In September, I posted about the $6 billion shortfall in the Pell Grant budget. That number is likely to be higher now that people trying to get into college has increased. However, recent televised news reports on both NBC and CBS have said that Pell Grant eligibility and amounts have been expanded slightly (by about $800) as part of the Obama administration’s stimulus package.
On the one hand this is good news. Pell Grants are one of the only stop gaps between undergraduates and college loans, a system, that I argued in that same post linked to above, violates basic rights afforded in the establishment of legally binding loans in the U.S. As more students are deferring admission or dropping out because of financial need, the increase in Pell Grant funds also signals an opportunity to save some of our best and brightest from the recession. I for one have witnessed devastating impact on our classes here at Pov U, first with the housing crisis, now with the unemployment rates. Even $800 will help ensure my students can take all of their classes and you know, buy books.

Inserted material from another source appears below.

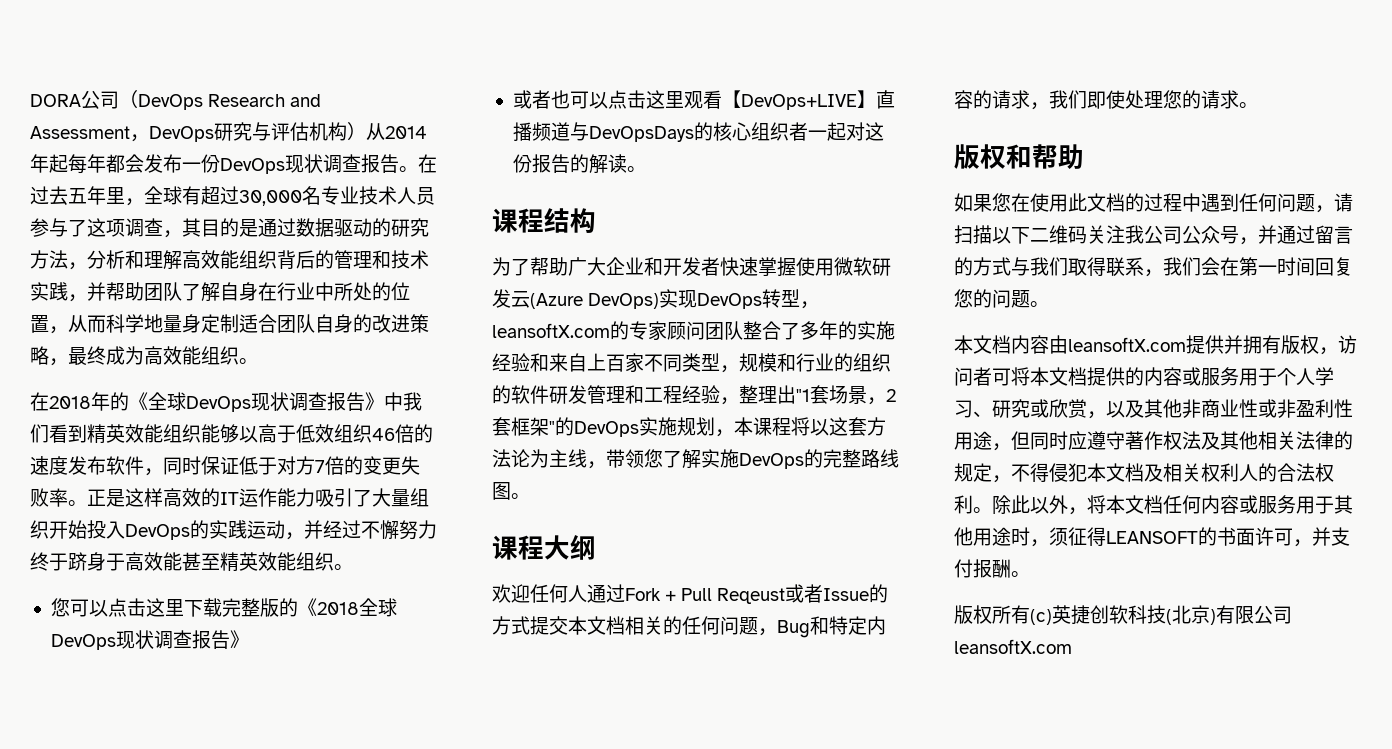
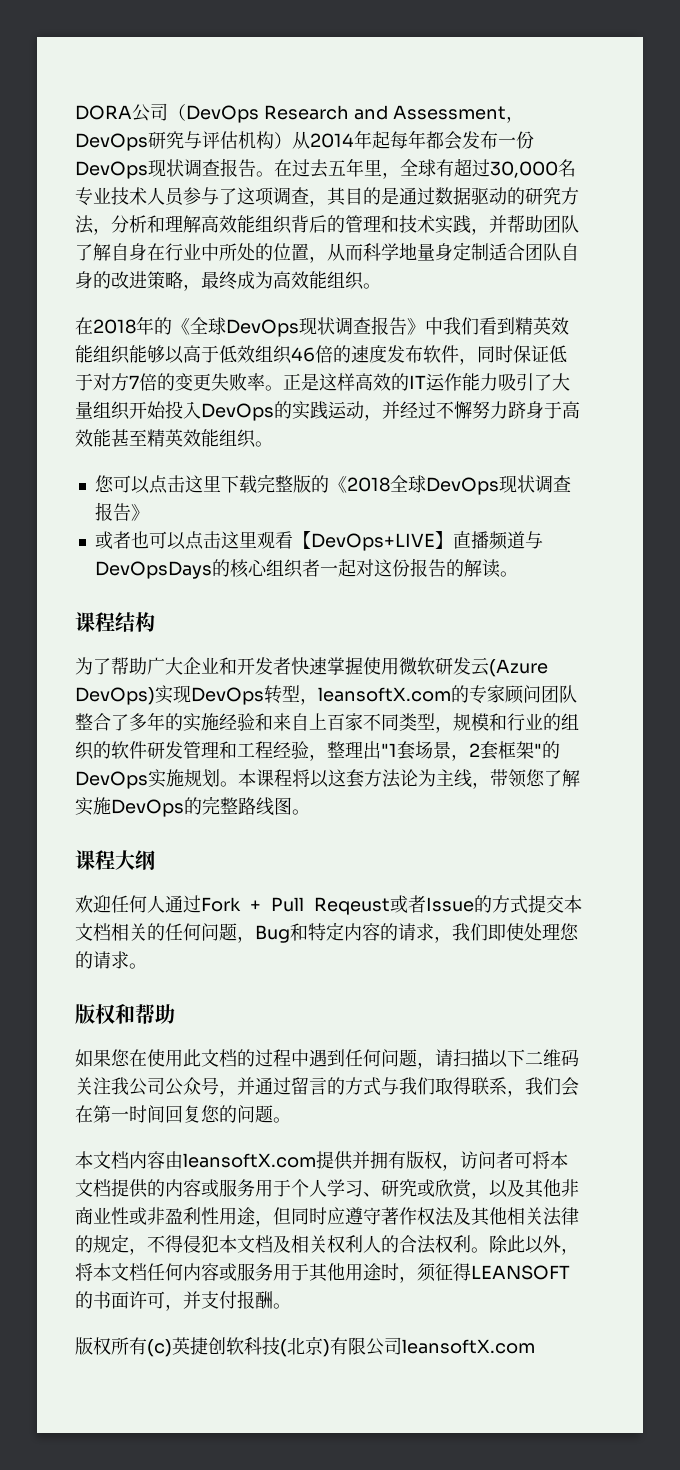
[30,552,68,571] 终于 -> (508, 410) none
[715,429,734,437] ， -> [220,781,238,787] 。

However, I still do not understand where this money is going to come from. And I am wary of any plan that simply defers one form of indebtedness for another in my students’ lives. The link between perpetual indebtedness and education in this country is inexcusable not only from an ideological standpoint but also given that both universities in the Global South and in Europe and the UK are either free or subsidized to the point of being rendered affordable while students here continue to mortgage their futures for increasingly dumbed down classes taught by exploited labor. Nor does qualification for a Pell Grant necessarily protect you from student loans. In many states, an increase in Pell Grants results in a decrease in other non-loan aid from the state. In those cases, it is not the student who stands to gain up to $800 more in AID, it is the state government.